Big Tiny Steps

F**k the Reddit doom and gloom. YOU. CAN. DO. THIS.

(At ~50% of full dosage, and 15 days after starting the Bright Mind natural Adderall alternative)

Yesterday was, once again, a bit of a shit show as far as my life circumstances go. Sometimes it’s hard to believe I am still standing with all of the drama, that I don’t just keep over and have a heart attack.

It’s amazing how whenever my blood pressure is checked, it’s so damn normal and healthy. I almost wish it would show up as being high, so that it would justify my making some big changes – or getting some pity and sympathy and care and attention.

But of course, high blood pressure or any other health problems would ultimately be an unwelcome ADDITIONAL challenge, so I am grateful for the miracle of my relative health in the face of extreme and prolonged time in a “fight or flight” state.

The other physical condition I am happy to report is not in my experience at this moment is the dreaded Adderall withdrawals such as headaches, upset stomach, debilitating fatigue, etc.

The Main Symptoms at the Moment

  1. Although being tired is indeed a normal part of my sleep-deprived day-to-day, I feel like it’s heightened at the moment, as I find myself crashing out on the sofa a lot more than normal.

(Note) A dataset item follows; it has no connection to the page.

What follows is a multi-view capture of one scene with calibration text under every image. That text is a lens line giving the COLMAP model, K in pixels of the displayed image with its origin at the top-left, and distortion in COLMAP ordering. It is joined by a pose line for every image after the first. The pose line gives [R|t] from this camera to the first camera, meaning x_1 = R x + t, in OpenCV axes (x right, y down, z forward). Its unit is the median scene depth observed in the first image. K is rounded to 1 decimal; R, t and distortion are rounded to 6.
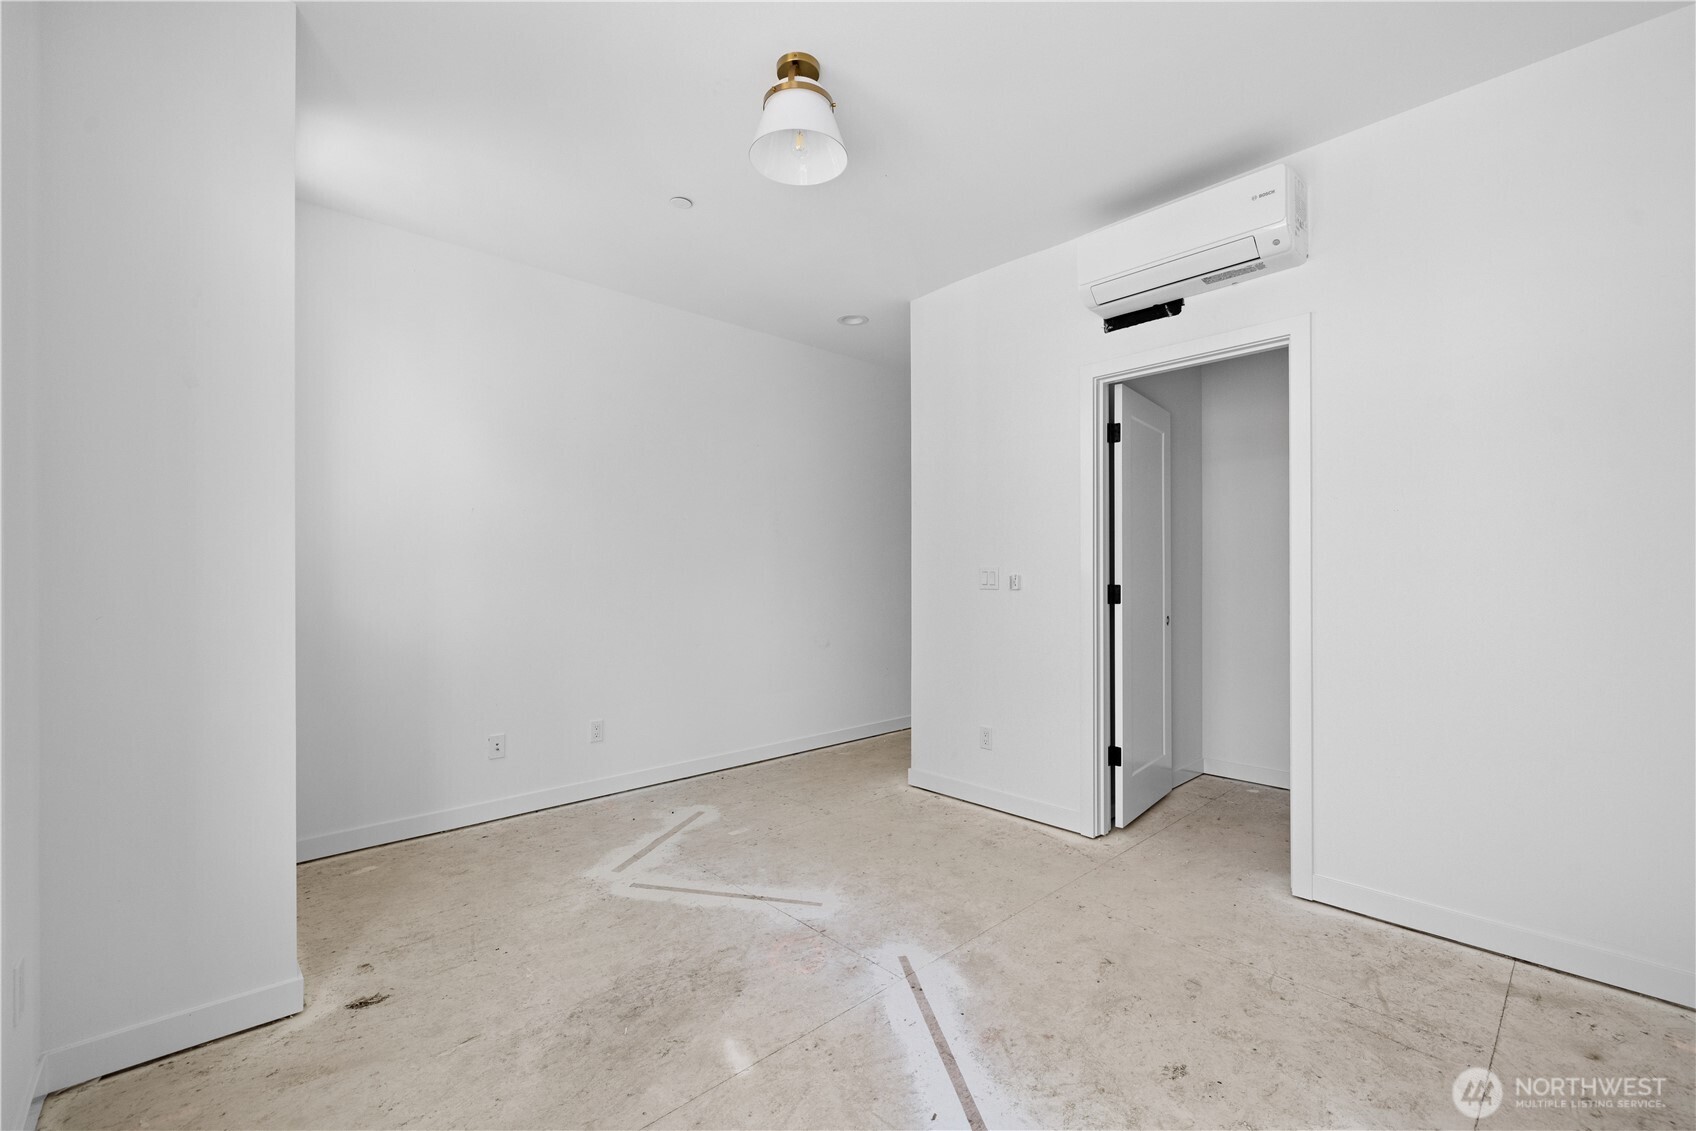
lens RADIAL K [[706.9, 0, 845.6], [0, 706.9, 568.1], [0, 0, 1]] dist [-0.000304, 0.000320]
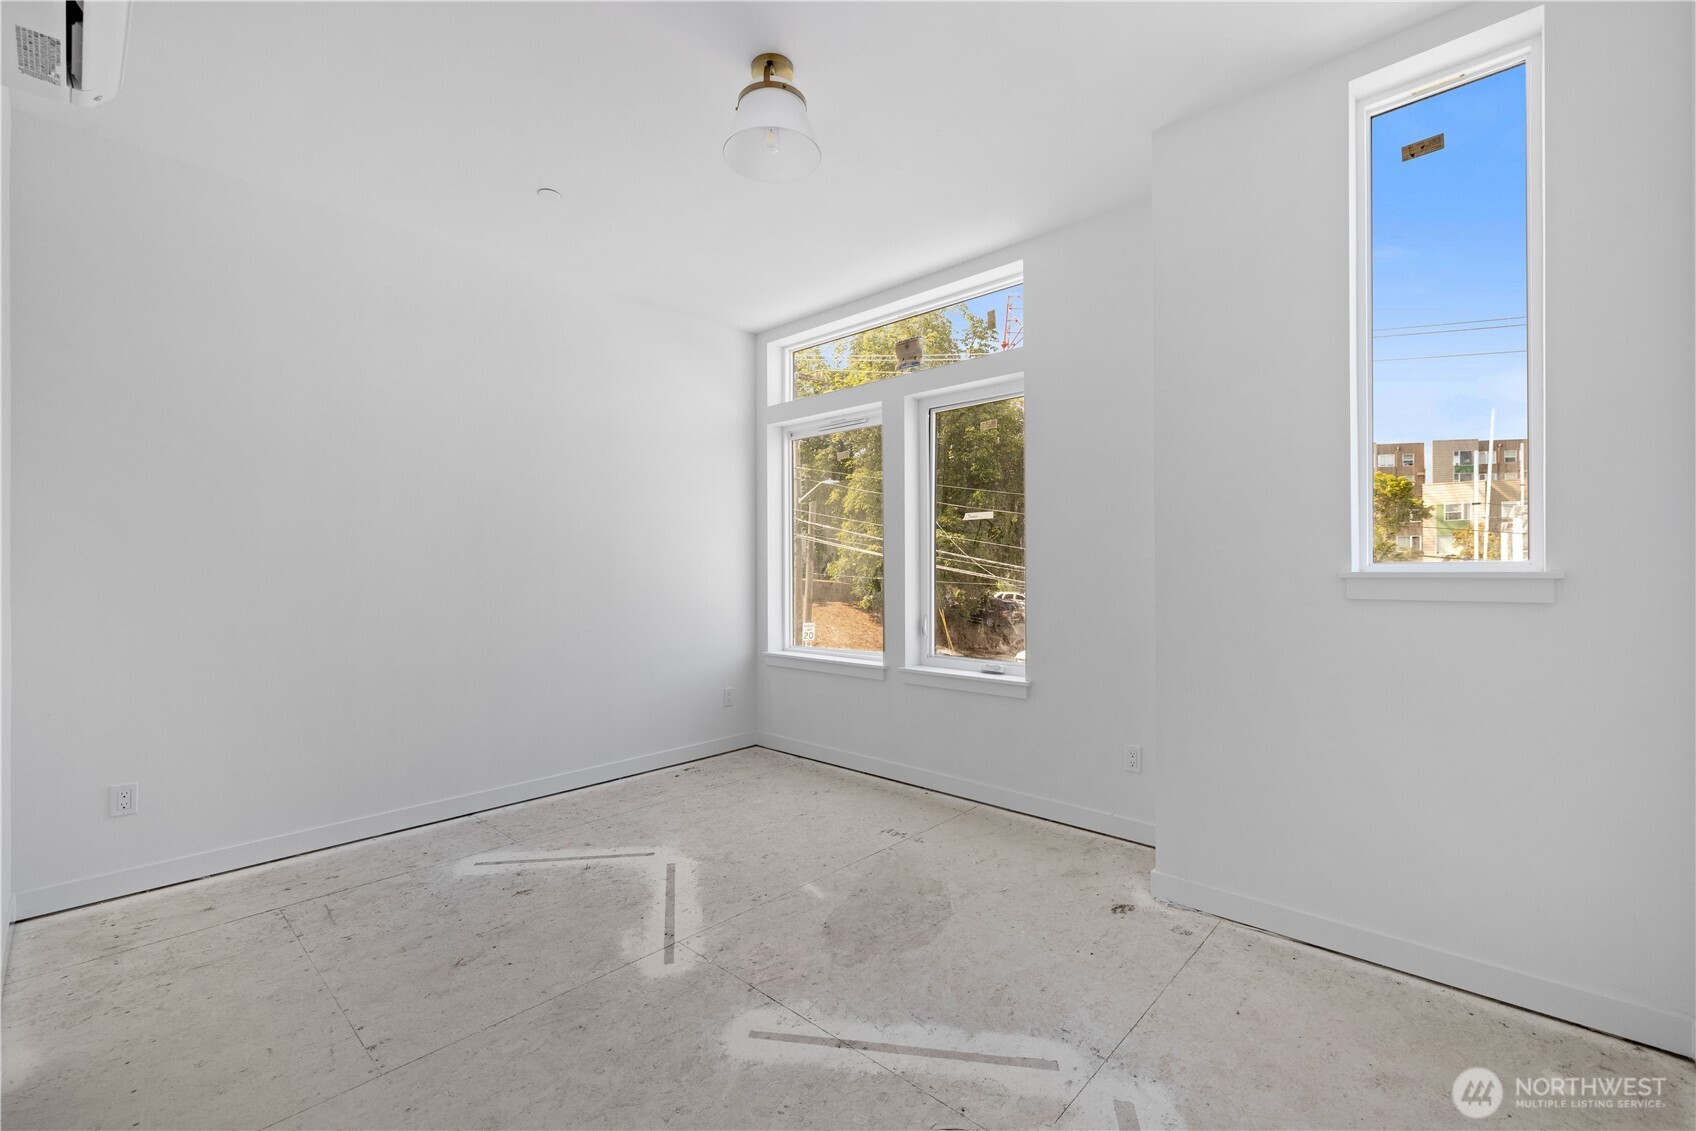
lens RADIAL K [[706.9, 0, 845.6], [0, 706.9, 568.1], [0, 0, 1]] dist [-0.000304, 0.000320]
pose [[-0.997362, 0.004927, -0.072417, -0.093042], [0.005979, 0.999880, -0.014318, 0.026496], [0.072337, -0.014713, -0.997272, 1.986902]]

    I am also finding that I have less energy to play with my boys, go on outings, or just be present and pay attention to them. Obviously, that’s not a good thing, but I am seeing it as a short-term challenge because I know better, but I have to give myself some grace, since long-term, it is better for the boys to have a dad who is not hooked on Adderall.
  2. I am also finding myself experiencing a lack of motivation. There are indeed a lot of important things I need to do right now to mitigate potential financial emergencies (worse than the emergencies that are already in progress). But there are definitely things I could do in terms of planning as well as working on my side business that would be the “responsible” thing to do, and in some cases, involve doing work that is actually interesting for me to do.

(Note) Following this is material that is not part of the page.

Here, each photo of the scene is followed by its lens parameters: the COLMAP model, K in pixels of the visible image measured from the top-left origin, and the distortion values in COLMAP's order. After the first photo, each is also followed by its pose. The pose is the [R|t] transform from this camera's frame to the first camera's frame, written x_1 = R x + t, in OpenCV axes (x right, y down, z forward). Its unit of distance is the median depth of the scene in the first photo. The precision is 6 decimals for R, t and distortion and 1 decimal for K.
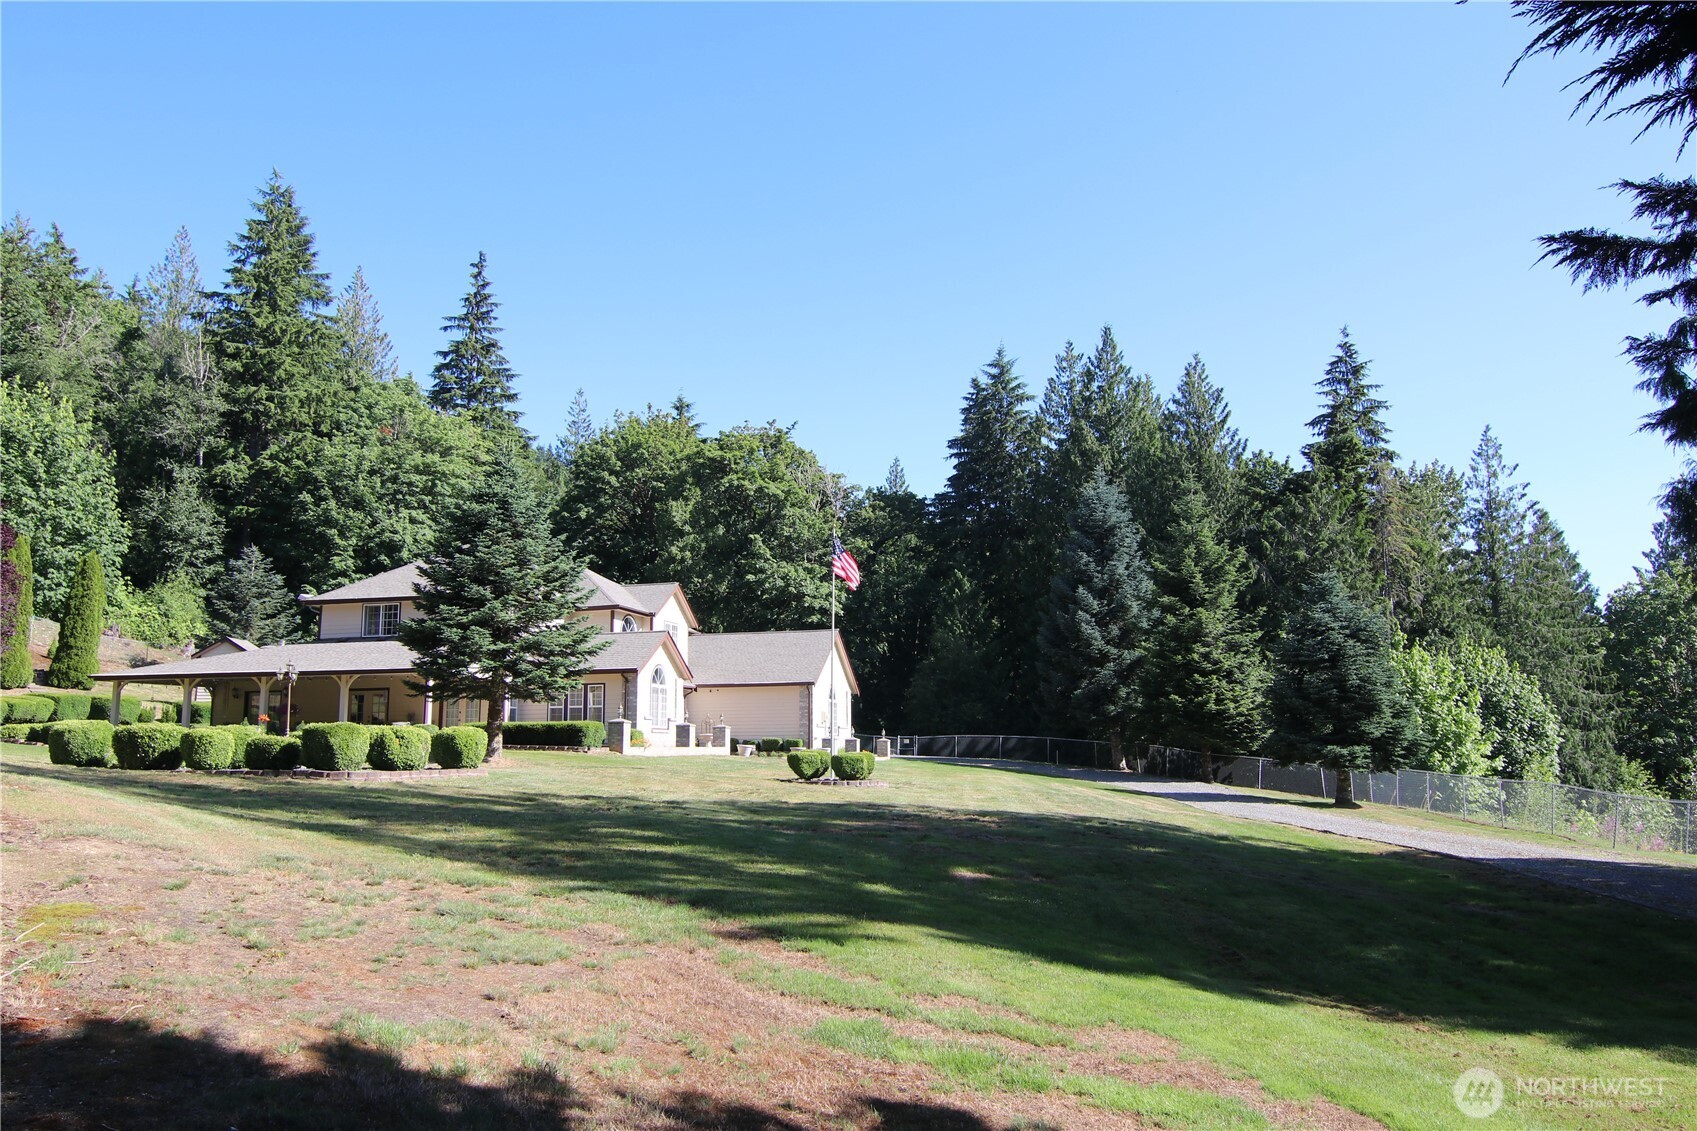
lens RADIAL K [[1262.5, 0, 848.5], [0, 1262.5, 565.5], [0, 0, 1]] dist [0.001382, -0.060556]
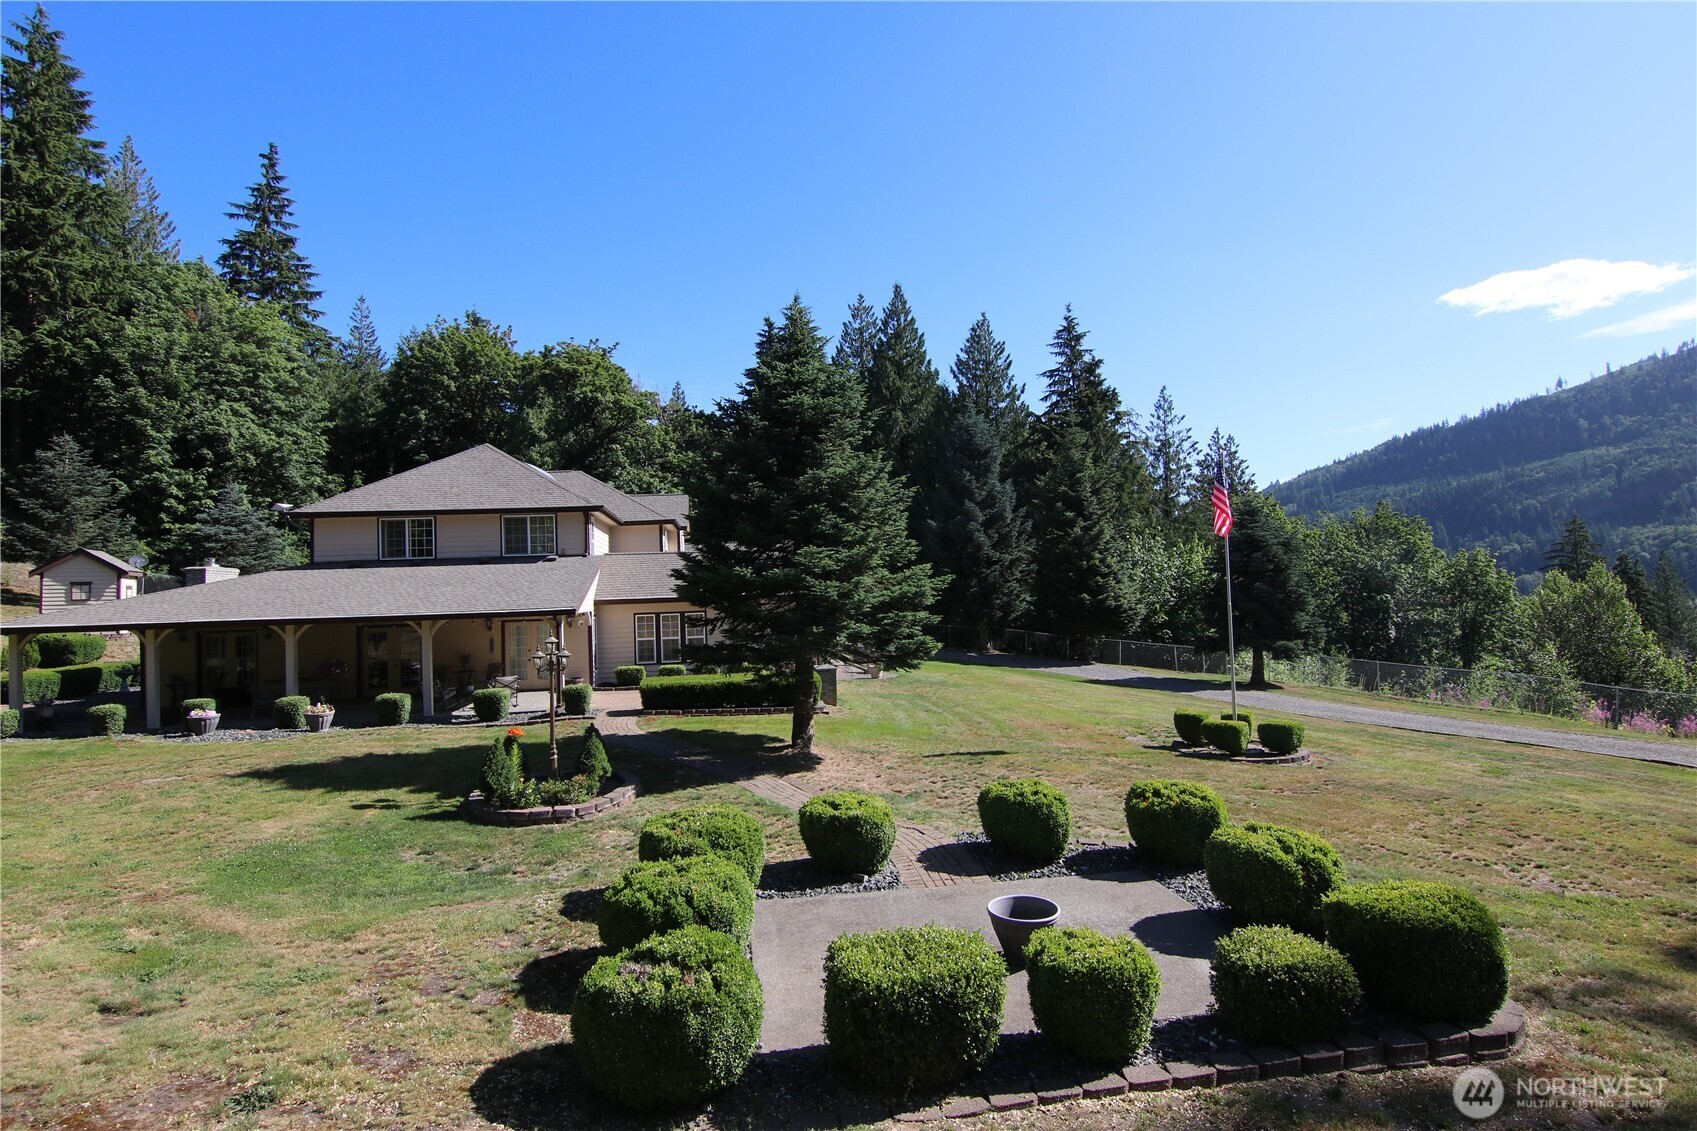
lens RADIAL K [[871.2, 0, 848.5], [0, 871.2, 565.5], [0, 0, 1]] dist [0.016217, -0.026940]
pose [[0.922594, -0.013096, 0.385549, -0.174504], [-0.029341, 0.994147, 0.103979, -0.003269], [-0.384654, -0.107243, 0.916810, 0.204765]]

    Same deal with work. It just so happens that I was a few days ago assigned a mind-numblingly boring task that I have made zero progress on. I know that wouldn’t be the case if I were “firing on all cycliners” with my full Adderall dose.

It’s All Worth It

Regardless of these side effects, I am SO MUCH HAPPIER that I am moving forward with this effort, despite any short term challenges. At the very least, the scary stuff is not happening, and this will be a huge step towards ADDITIONAL freedom.